Support Questions
Find answers, ask questions, and share your expertise

org.apache.hive.hcatalog.streaming.StreamingIOFailure while running HiveStreaming outside of edge node.

org.apache.hive.hcatalog.streaming.StreamingIOFailure while running HiveStreaming outside of edge node.

we are trying to run HiveStream outside edge node; the name nodes are in HA, we are able to get table meta data during connection, but while trying to commit transaction it is failing because of host is not reachable , the error is "org.apache.hive.hcatalog.streaming.StreamingIOFailure: Unable to flush recordUpdater"

The program works when run from the hadoop edge node, but it fails with the above exception when run from any other machine.

The root cause is shown as below

Caused by: java.io.IOException: DataStreamer Exception: at org.apache.hadoop.hdfs.DFSOutputStream$DataStreamer.run(DFSOutputStream.java:577) Caused by: java.nio.channels.UnresolvedAddressException at sun.nio.ch.Net.checkAddress(Net.java:101) at sun.nio.ch.SocketChannelImpl.connect(SocketChannelImpl.java:622) at org.apache.hadoop.net.SocketIOWithTimeout.connect(SocketIOWithTimeout.java:192) at org.apache.hadoop.net.NetUtils.connect(NetUtils.java:531) at org.apache.hadoop.hdfs.DFSOutputStream.createSocketForPipeline(DFSOutputStream.java:1601)

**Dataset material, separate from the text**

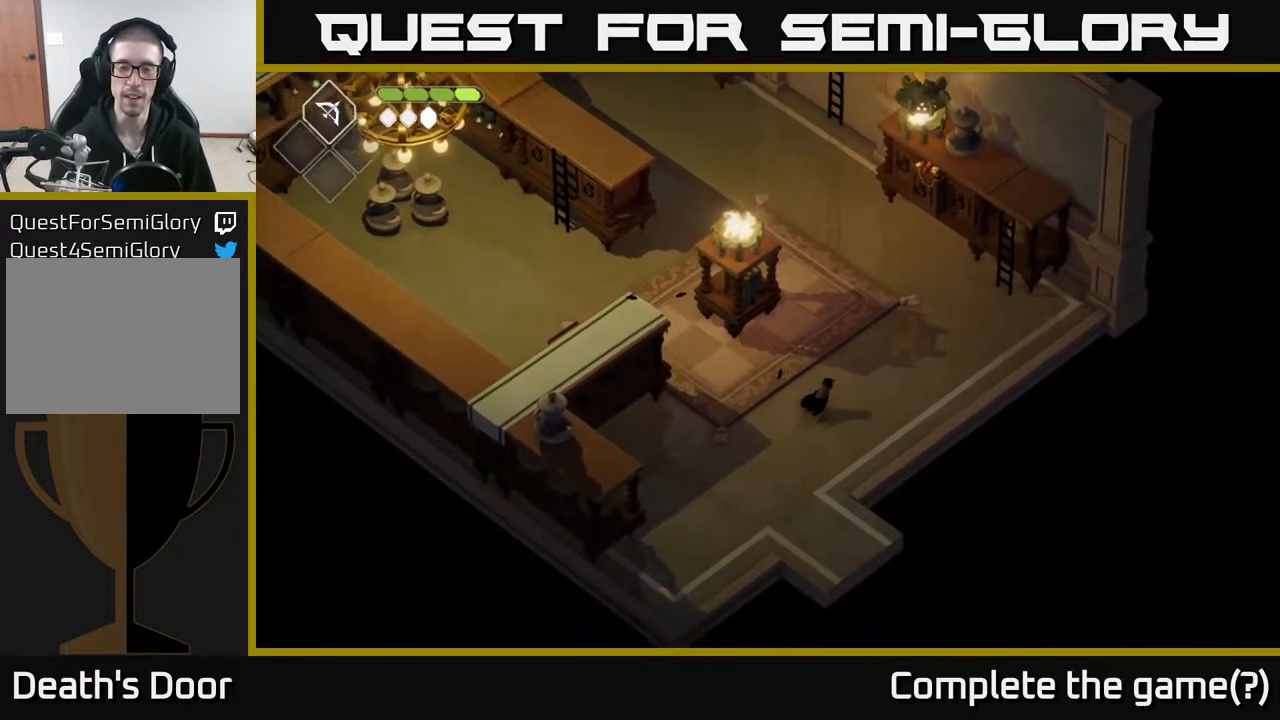
{"buttons": [], "left_stick": "up-right", "right_stick": "center", "events": []}
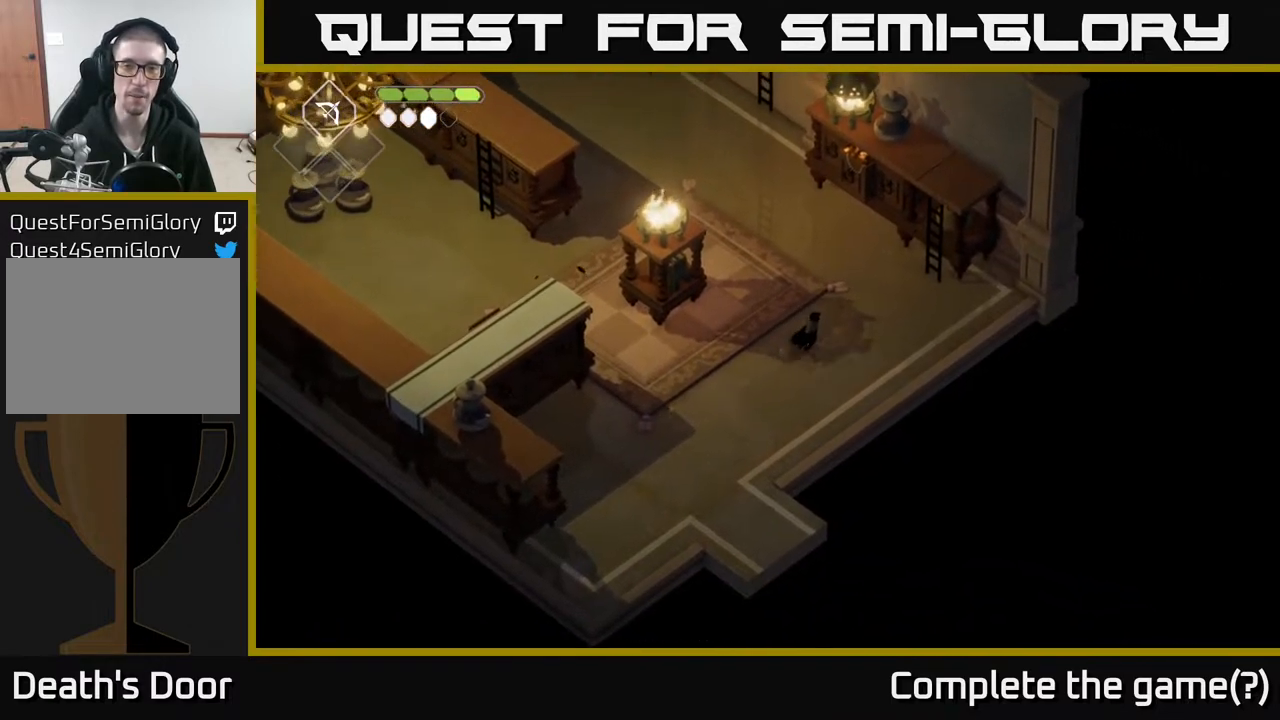
{"buttons": [], "left_stick": "up-right", "right_stick": "center", "events": []}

The logs indicate it is able to connect to hive metastore nut when flushing recordUpdater fails with the exception.

Code

val hiveEP: HiveEndPoint = new HiveEndPoint(conf.getVar(ConfVars.METASTOREURIS), dbName, tableName, partitionVals.asJava) val conn: StreamingConnection = hiveEP.newConnection(true, conf, "HiveStreamProcessor") System.err.println("Got new connection") val jsonWriter: StrictJsonWriter = new StrictJsonWriter(hiveEP, conf, conn) val start = System.currentTimeMillis()

Is there anything specific we need to do to make it work from outside edgenode ?